Natalie Wood was a feminist and LGBT ally, fought for equal pay in Hollywood: 'She was ahead of her time'
'Natalie Wood: What Remains Behind' is a candid account of the life and career of late actress Natalie Wood. The HBO documentary recounts the stories of Wood through the eyes of her daughter, Natasha Gregson Wagner, and her close friends who loved her dearly.
Natalie Wood was many things if not only a talented and charming thespian - she was a charismatic woman, a loving wife and a doting mother. She loved her life, her family and her career. But what most people would be unaware of is the fact that the 'Splendour in the Grass' actress was also an LGBT ally, and an activist, who in her own way, was ahead of her time. Wood fought for the right to control her career and demanded equal pay corresponding with the men in the industry, at a time when Hollywood looked down upon women and what they could bring to the table.
“I think people can take away that she was very brave, very ahead of her time,” Wood's daughter, Natasha Gregson Wagner told The Advocate. “I think she had a great life, and I think she strived to have a great life. She was stronger than everybody, as my godfather Mart Crowley told me.” Crowley was a playwright and a close friend of Wood, whose most notable work in 'The Boys in the Band' (1968), which first gave straight Americans a glimpse into the lives of queer men. It was Wood who encouraged him to write the play, and in the meantime hired him as her assistant so he'd have an income to get him by.
“I was raised around gay men,” said Gregson Wagner. Wood welcomed Crowley and another gay man Howard Jeffrey, a producer, and choreographer, to her guesthouse, and even chose them to be her children's godparent and guardians, should the need arise. Wood also had other gay friends, including actor Roddy McDowall. Gregson Wagner believes that if her mother were still alive today, she would observe and encourage the growth of the LGBT movement. “She would have been at the forefront. She would be waving the rainbow flag with the best of them,” she said.
“You could feel in her films the things she was struggling with,” said Laurent Bouzereau, the director of the documentary, who also happens to be gay and an ardent fan of Natalie Wood. “They defined her as an icon amongst gay men and the whole community.”
Furthermore, Wood was rightfully an activist for the rights of women in Hollywood.
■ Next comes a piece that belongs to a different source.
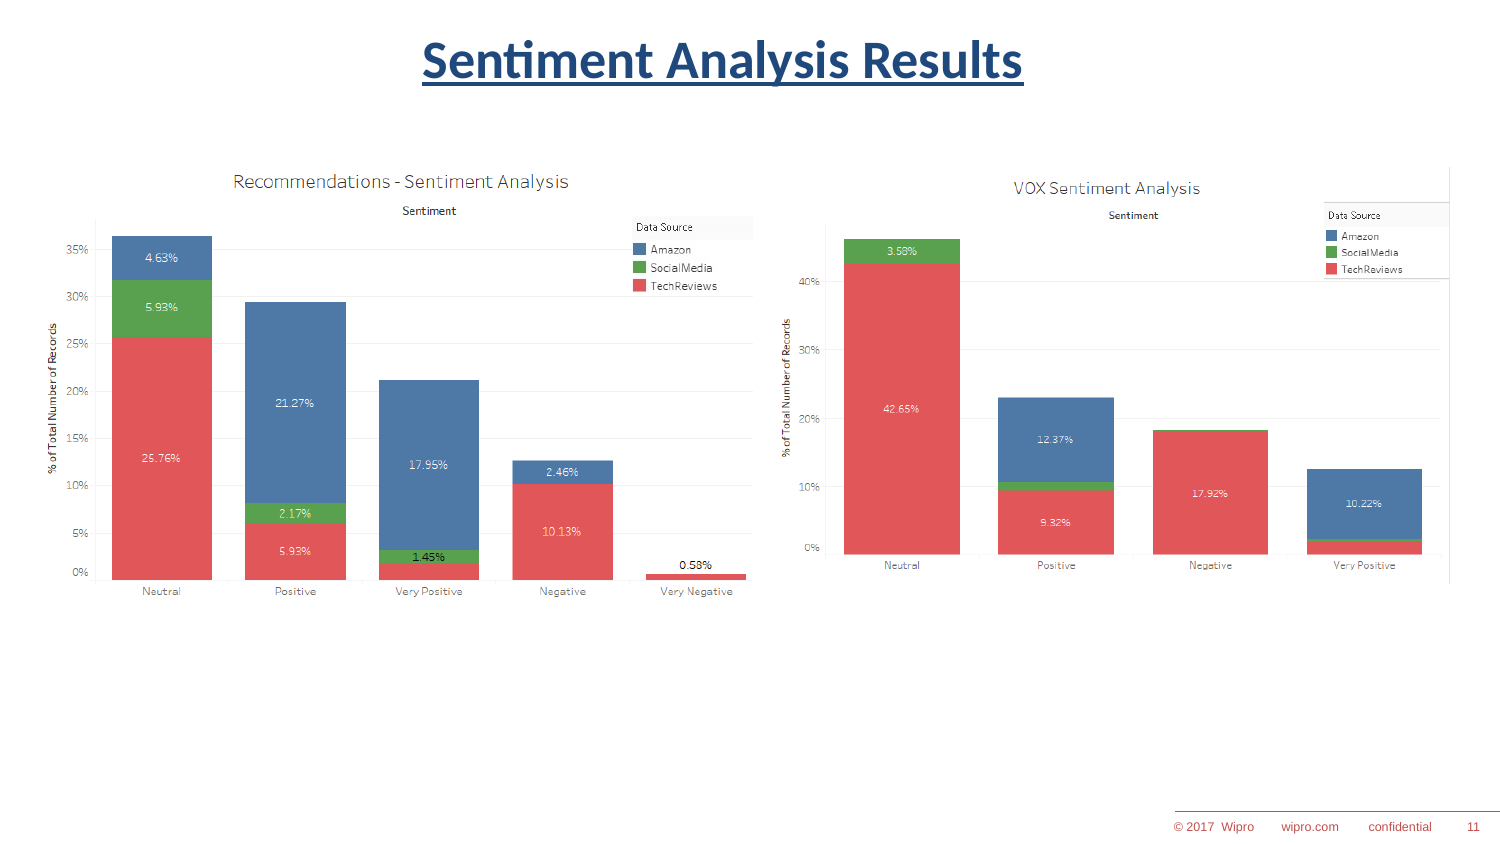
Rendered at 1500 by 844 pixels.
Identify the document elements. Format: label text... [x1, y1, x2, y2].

text_box Sentiment Analysis Results [118, 20, 1329, 159]
picture [32, 160, 754, 611]
picture [765, 166, 1450, 585]
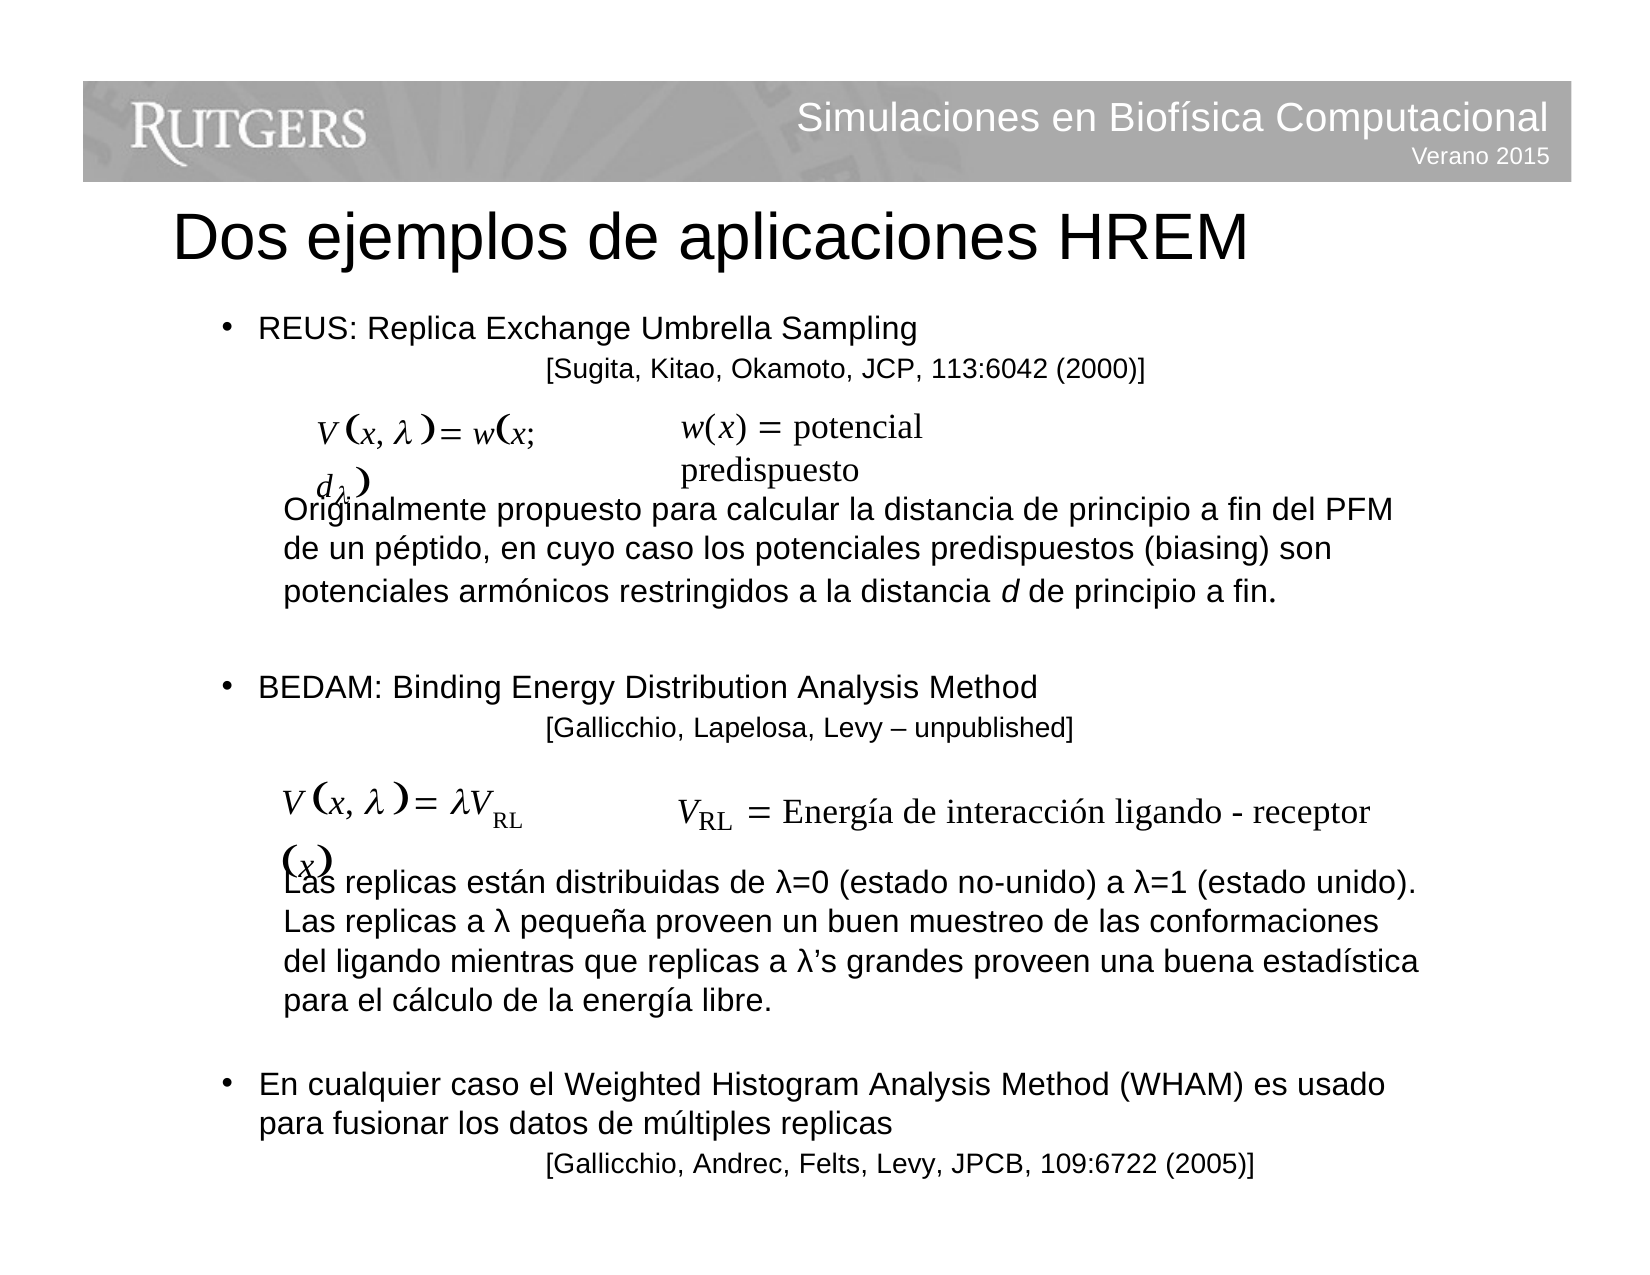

The industry had been rather male-dominated and women weren't fairly treated equivalent to men. Wood felt strongly about the inequalities and rebelled against this. While filming 'The Great Race', she learned that she wasn't getting the same pay and benefits as her male counterparts in the film, Jack Lemmon and Tony Curtis. “She went to all kinds of extremes to make sure that everything was equal down to the length of the phone cord in their rooms,” noted Gregson Wagner in the documentary.
Standing up for her own rights wasn't entirely new to her, for she had pursued her role in 'Rebel Without a Cause', despite her mother's objections. In the 1950s, while she was under a contract with Warner Bros, she protested against the film studio's autonomy over the decision of the roles assigned to her. She won the right to do one film of her choosing, every year, the first of which was 'West Side Story', which catapulted her to fame and cemented her status as an international icon. Gregson Wagner said had her mother lived longer, she would have advocated women's rights and kept fighting for women to have power in the industry. She had plans of establishing herself as a director and would have also probably gone on to author a book
'Natalie Wood: What Remains Behind' premiered on 5 May, at 9 pm on HBO Max.